The increase in cover could represent a limitation for the nesting process because the presence of dense vegetation could hinder the process of digging the nest (Hays and Speakman 1993). Root density can also impact the nesting process and hatching success (Conrad et al. 2011) and has been observed in Guanahacabibes nests, with differences among the shrub species (Cabrera et al. 2019) with higher nesting success close to T. gnaphalodes but higher hatchling emergence success near S. maritima. However, in this area, there is a positive relationship between the number of nests and the vegetation cover, which may be because in most of the sections, coverage did not exceed 45%, allowing C. mydas to nest close to vegetation. This may also be the reason why there is no relationship between the number of aborted nesting attempts and the vegetation coverage. It seems that the levels of coverage are not sufficient to prevent the process of excavation of the nest; however, there are other factors such as the presence of obstacles like rocks, wood, or litter (Hays and Speakman 1993; Azanza et al. 2018), size of the grain of sand (Azanza 2009; Forneiro 2013), disturbances (Azanza et al. 2018), and compaction of the sand (Horrocks and Scott 1991; Sella and Fuentes 2019), etc., that might determine whether more or fewer attempts are made.

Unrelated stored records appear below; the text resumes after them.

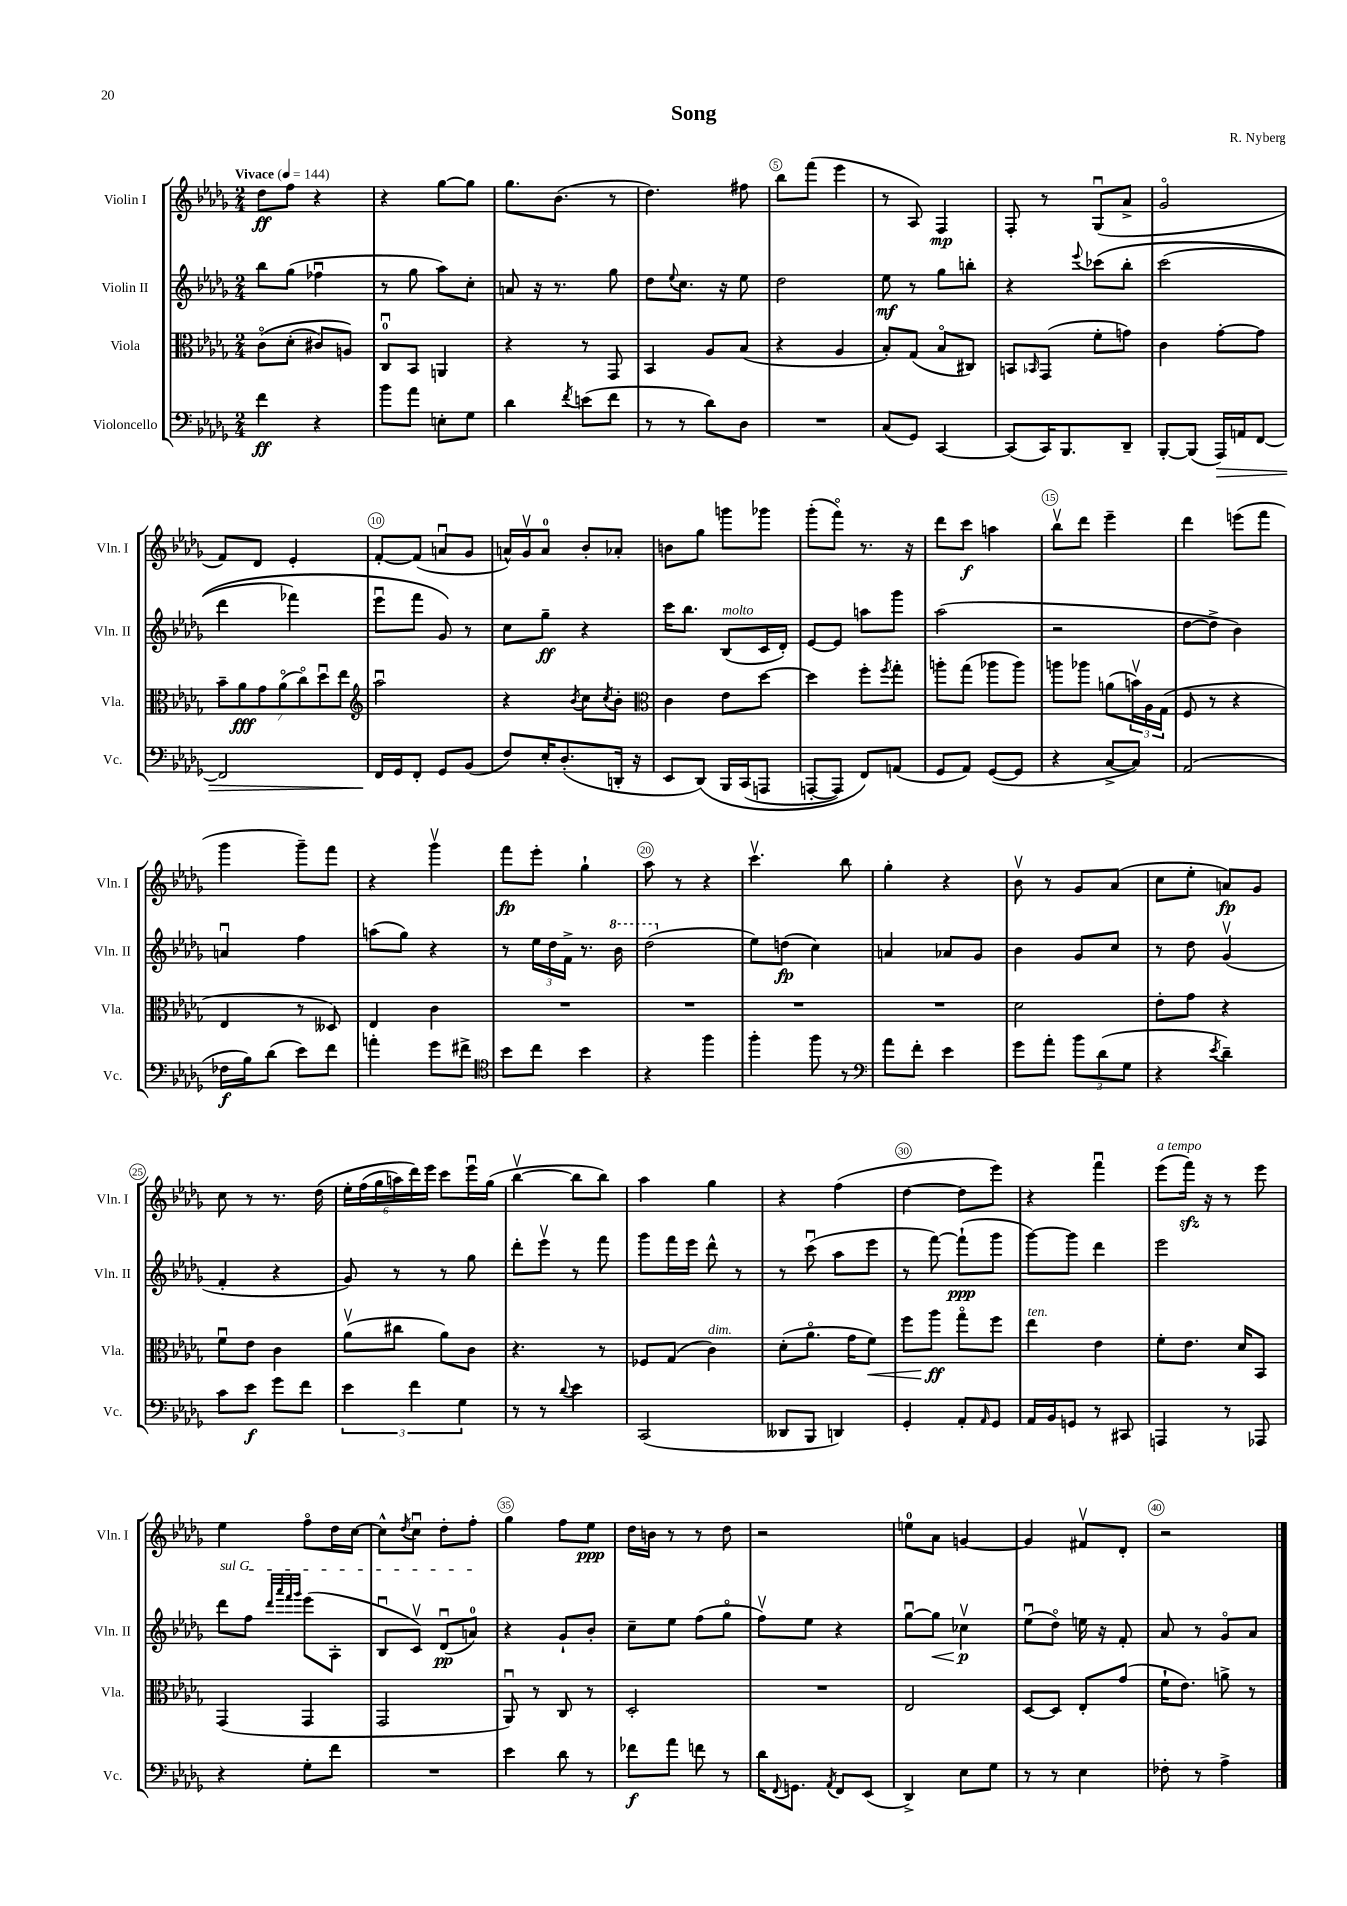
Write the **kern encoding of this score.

**kern	**kern	**kern	**kern
*staff4	*staff3	*staff2	*staff1
*clefF4	*clefC3	*clefG2	*clefG2
*k[b-e-a-d-g-]	*k[b-e-a-d-g-]	*k[b-e-a-d-g-]	*k[b-e-a-d-g-]
*M2/4	*M2/4	*M2/4	*M2/4
*MM144	*MM144	*MM144	*MM144
4f\	&(8co\L	8bb-\L	8dd-\L
.	(8d-'\J	(8gg-\J	8ff\J
4r	8c#/L)	4ff-u\	4r
.	8A/J&)	.	.
=	=	=	=
8b-\L	8Cu/L	8r	4r
8a-\J	8BB-/J	8gg-\	.
8E'\L	4AA/	8aa-\L)	[8gg-\L
8G-\J	.	8cc'\J	8gg-\]J
=	=	=	=
4d-\	4r	8a/	8.gg-\L
.	.	16r	.
.	.	8.r	(8.b-\J
8qf/	.	.	.
(8e\L	8r	.	.
8f\J	8GG-/	8gg-\	8r
=	=	=	=
8r	4BB-/	8dd-\L	4.dd-\)
.	.	8qqee-/	.
8r	.	8.cc\J	.
8d-\L)	8A-/L	.	.
.	.	16r	.
8D-\J	(8B-/J	8ee-\	8ff#\
=	=	=	=
2r	4r	2dd-\	8bb-\L
.	.	.	(8fff\J
.	4A-/	.	4eee-\
=	=	=	=
(8C/L	8B-'/L)	8ee-\	8r
8GG-/J)	(8G-/J	8r	8A-/)
[4CC/	8B-o/L	8gg-\L	4F/
.	8C#/J)	8bb'\J	.
=	=	=	=
(8CC/]L	8BB/L	4r	8F'/
.	16qqBB-/	.	.
16CC/K)	(8GG-/J	.	8r
8.BBB-/	.	.	.
.	.	8qqeee-/	.
.	8f'\L	&(8ccc-\L	(8G-u/L
8DD-~/J	8g\J)	8bb-'\J	8a-^/J
=	=	=	=
[8BBB-'/L	4c\	(2ccc\	2g-o/
(8BBB-/]J	.	.	.
16AAA-/LL)	[8g-'\L	.	.
16AA/J	.	.	.
[8FF/J	8g-\]J	.	.
=	=	=	=
2FF/]	14b-~\L	4ddd-\	8f/L)
.	14a-\	.	.
.	.	.	8d-/J
.	14g-\	.	.
.	(14a-o\	.	.
.	.	4fff-\)	4e-'/
.	14cco\)	.	.
.	14dd-u\	.	.
.	14ee-\J	.	.
=	=	=	=
*	*clefG2	*	*
16FF/LL	2aa-u\	8eee-u\L	[8f'/L
16GG-/J	.	.	.
8FF'/J	.	8fff\J	(8f/]J
8GG-/L	.	8g-/&)	8au/L
(8BB-/J	.	8r	8g-/J
=	=	=	=
8F/L)	4r	8cc\L	16a^^/LL)
.	.	.	16g-v/J
16E-'/K	.	8gg-~\J	8a/J
(8.D-'/	.	.	.
.	8qb-/	.	.
.	8cc\L	4r	8b-'/L
.	8qcc/	.	.
16DD'/Jk	8b-'\J	.	8a-'/J
16r	.	.	.
=	=	=	=
*	*clefC3	*	*
8EE-/L	4c\	16ccc\LK	8b\L
.	.	8.bb-\J	.
&(8DD-/J)	.	.	8gg-\J
16BBB-/LL	8e-\L	(8B-/L	8ggg\L
(16CC/J	.	.	.
8AAA/J	[8dd-\J	16c/L	8ggg-\J
.	.	16d-'/JJ)	.
=	=	=	=
[8AAA'/L	4dd-\]	[8e-/L	(8ggg-'\L
8AAA/]J)	.	8e-/]J	8fffo\J)
8FF/L&)	8ff'\L	8aa\L	8.r
.	8qff/	.	.
(8AA/J	8gg-'\J	8ggg-\J	.
.	.	.	16r
=	=	=	=
8GG-/L	8aa'\L	(2aa-\	8ddd-\L
8AA-/J)	(8gg-\J	.	8ccc\J
([8GG-/L	8aa-\L	.	4aa\
8GG-/]J	8aa-\J)	.	.
=	=	=	=
4r	8aa\L	2r	8bb-v\L
.	8aa-\J	.	8ddd-\J
[8C^/L	(8a\L	.	4eee-~\
8C/]J)	24bv\L)	.	.
.	24A-\	.	.
.	(24G-\JJ	.	.
=	=	=	=
(2AA-/	8F/	[8dd-\L	4ddd-\
.	8r	8dd-^\]J	.
.	4r	4b-\)	(8eee\L
.	.	.	8fff\J
=	=	=	=
16F-\LL	4E-/	4au/	4ggg-\
16B-\J)	.	.	.
(8d-\J	.	.	.
8e-\L)	8r	4ff\	8ggg-~\L)
8f\J	8D--/)	.	8fff\J
=	=	=	=
4a'\	4E-/	(8aa\L	4r
.	.	8gg-\J)	.
8g-\L	4c\	4r	4ggg-v\
8f#^\J	.	.	.
=	=	=	=
*clefC4	*	*	*
8b-\L	2r	8r	8fff\L
8cc\J	.	24ee-\LL	8eee-'\J
.	.	24dd-\	.
.	.	24f^\JJ	.
4b-\	.	8.r	4gg-`\
.	.	16bb-\	.
=	=	=	=
4r	2r	(2ddd-\	8aa-\
.	.	.	8r
4ff\	.	.	4r
=	=	=	=
4ff'\	2r	8ee-\L)	4.cccv\
.	.	(8dd\J	.
8ff\	.	4cc\)	.
8r	.	.	8bb-\
=	=	=	=
*clefF4	*	*	*
8a-\L	2r	4a/	4gg-'\
8f'\J	.	.	.
4e-\	.	8a-/L	4r
.	.	8g-/J	.
=	=	=	=
8g-\L	2d-\	4b-\	8b-v\
8a-'\J	.	.	8r
12b-\L	.	8g-/L	8g-/L
(12d-\	.	.	.
.	.	8cc/J	(8a-/J
12G-\J	.	.	.
=	=	=	=
4r	8e-'\L	8r	8cc\L
.	8g-\J	8dd-\	8ee-'\J
8qe-/	.	.	.
4d-~\)	4r	(4g-v/	8a/L)
.	.	.	8g-/J
=	=	=	=
8c\L	8fu\L	4f'/	8cc\
8e-\J	8e-\J	.	8r
8g-\L	4c\	4r	8.r
8f\J	.	.	.
.	.	.	&(16dd-\
=	=	=	=
6e-\	(8a-v\L	8g-/)	24ee-'\LL
.	.	.	(24ff\
.	.	.	24gg-\
.	8cc#\J	8r	24aa\)
6f\	.	.	24ddd-\&)
.	.	.	24eee-\JJ
.	8a-\L)	8r	8ccc\L
6G-\	.	.	.
.	8c\J	8gg-\	16eee-u\L
.	.	.	(16gg-\JJ
=	=	=	=
8r	4.r	8ddd-'\L	[4bb-v\
8r	.	8eee-v\J	.
8qqd-/	.	.	.
4e-\	.	8r	8bb-\]L
.	8r	8fff\	8bb-\J)
=	=	=	=
(2CC/	8F-/L	8ggg-\L	4aa-\
.	(8G-/J	16fff\L	.
.	.	16eee-\JJ	.
.	4c\)	8ddd-^^\	4gg-\
.	.	8r	.
=	=	=	=
8DD--/L	(8d-'\L	8r	4r
8BBB-/J	8.a-o\J	(8cccu\	.
4DD/)	.	8aa-\L	(4ff\
.	16g-\LK	.	.
.	8f\J)	8eee-\J	.
=	=	=	=
4GG-'/	8ff\L	8r	[4dd-\
.	8aa-\J	[8fff\)	.
8AA-'/L	8gg-o\L	(8fff`\]L	8dd-\]L
16qqAA-/	.	.	.
8GG-/J	8ff\J	8ggg-\J	8eee-\J)
=	=	=	=
16AA-/LL	4ee-\	[8ggg-\L)	4r
16BB-/J	.	.	.
8GG/J	.	8ggg-\]J	.
8r	4e-\	4ddd-\	4fffu\
8CC#/	.	.	.
=	=	=	=
4AAA/	8f'\L	2eee-\	(8eee-\L
.	8.e-\J	.	16fff\Jk)
.	.	.	16r
8r	.	.	8r
.	16d-/LK	.	.
8AAA-/	8BB-/J	.	8eee-\
=	=	=	=
4r	(4GG-/	8ddd-\L	4ee-\
.	.	8ff\J	.
.	.	32qqddd-/LLL	.
.	.	32qqaaa-/	.
.	.	32qqfff/	.
.	.	32qqggg-/JJJ	.
8G-'\L	4GG-/	(8eee-\L	8ffo\L
8f\J	.	8A-'\J	16dd-\L
.	.	.	[16cc\JJ
=	=	=	=
2r	2GG-/	8B-u/L	8cc^^\]L
.	.	.	8qdd-/
.	.	8cv/J)	8ccu\J
.	.	(8d-u/L	8dd-'\L
.	.	8a/J)	8ff'\J
=	=	=	=
4e-\	8AA-u/)	4r	4gg-\
.	8r	.	.
8d-\	8C/	8g-`/L	8ff\L
8r	8r	8b-'/J	8ee-\J
=	=	=	=
8f-\L	2D-'/	8cc~\L	16dd-\LL
.	.	.	16b\JJ
8a-\J	.	8ee-\J	8r
8f\	.	(8ff\L	8r
8r	.	8gg-o\J	8dd-\
=	=	=	=
16d-\LK	2r	8ffv\L)	2r
8qqFF/	.	.	.
8.GG\J	.	.	.
.	.	8ee-\J	.
8qAA-/	.	.	.
8FF/L	.	4r	.
(8EE-/J	.	.	.
=	=	=	=
4DD-^/)	2E-/	[8gg-u\L	8ee\L
.	.	8gg-\]J	8a-\J
8E-\L	.	4cc-v\	[4g/
8G-\J	.	.	.
=	=	=	=
8r	[8D-/L	(8ee-u\L	4g/]
8r	8D-/]J	8dd-o\J)	.
4E-\	8E-'/L	16ee\	8f#v/L
.	.	16r	.
.	(8g-/J	8f'/	8d-'/J
=	=	=	=
8F-'\	16f`\LK	8a-/	2r
.	8.e-\J)	.	.
8r	.	8r	.
4A-^\	8a^\	8g-o/L	.
.	8r	8a-/J	.
==	==	==	==
*-	*-	*-	*-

Results of the present study corroborate the effect of sandy coast vegetation on marine turtles' nesting because its presence, location, and the degree of cover have a positive impact on the reproductive success of marine green turtles in Guanahacabibes. Therefore, it is necessary to further study the interaction of marine turtles and vegetation to develop adequate management plans for the conservation of this species.